### Work instruction A:
Using the interview, please decide whether each statement agrees with it. Answer yes or no for each, quoting the deciding words. (i) Most of the album was recorded at Mark's place in Henderson, Louisiana. (ii) The piano part for "Everyday" was recorded on the Musicares piano. (iii) LL can feel the different studio spaces in the final mix.
### Work instruction B:
According to the interview, why does LL choose recording spaces so deliberately? Answer in one to three sentences.

### Excerpt to read:
AH: What would someone learn about you today in sitting down to listen to Americana front to back?

LL: Probably that I secretly want to heal America. (Laughter) I hope they would learn that it’s OK to learn to speak enough languages to be able to talk to people who aren’t like you and get to know them from inside their worlds instead of “otherizing” them… but that’s not about me is it? I hope they would learn that I really love them and want the best for them. They might learn that I’ve been through some difficult times, but that’s sometimes what makes me able to hold other people’s stories of their own difficult times. They might learn that I have learned that it’s difficult being a human, that none of us are getting out of this alive, and yet I still have hope for us: for our survival and for what we can pass on.

AH: The record was recorded at various studios. Can you hear the personality of each space come through in the songs? How do different spaces impact you while recording?

LL: I choose my spaces very deliberately when recording. I need the space to feel like my living room in order for me to surrender enough for anything to feel honest. I was sad not to have been able to do the bulk of the recording at Mark’s place in Henderson, Louisiana, but for the most part, we chose the next best thing, Mark’s home studio away from home which was Marigny Studios in New Orleans. Rick Nelson, who runs that space, made us feel more than welcome every time we entered the space, and his 9-foot Baldwin was a joy to play. Of course the pianos in the spaces are as important as anything else, and I got to play two pianos Dr. John recorded on for the album, the Henderson piano that used to live at the famed Piety Street Recording studio that shut down after Hurricane Katrina, and an instrument that was gifted to Dr. John by The Recording Academy’s “Musicares” program also after Katrina. Mark did such a great job mixing that I can’t feel the different spaces, but I do experience a difference in my playing based on what instrument I’m on. For example, “Fly” and “Coffee Shop Girl” were recorded on the Henderson piano, the space where I had my first real “opening” in the early sessions with Bingham, and I feel almost a “lilting” humility in my approach to the instrument; it feels quite intimate to me. In contrast, the piano part for “Everyday,” was recorded on the Musicares piano that I discovered at a random session I was singing backup vocals on. The piano was whispering to me while I was “on the clock,” and when I finally got to play it, I was immediately taken by its open tone that had offered a layer of exuberance that some of the other pianos hadn’t really inspired. All I hear on that track is how much fun I had playing that instrument, even though some of the keys were sticking!

### Data for analysis:

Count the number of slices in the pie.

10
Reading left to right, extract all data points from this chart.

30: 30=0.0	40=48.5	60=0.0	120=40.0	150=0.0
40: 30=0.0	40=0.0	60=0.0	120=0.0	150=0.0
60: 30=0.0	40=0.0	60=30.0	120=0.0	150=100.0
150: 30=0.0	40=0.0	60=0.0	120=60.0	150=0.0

### Exercise answer A:
(i) No: "I was sad not to have been able to do the bulk of the recording at Mark’s place in Henderson, Louisiana"
(ii) Yes: "the piano part for “Everyday,” was recorded on the Musicares piano"
(iii) No: "Mark did such a great job mixing that I can’t feel the different spaces"

### Exercise answer B:
LL needs the space to feel like a living room. Only then can LL surrender enough for anything to feel honest.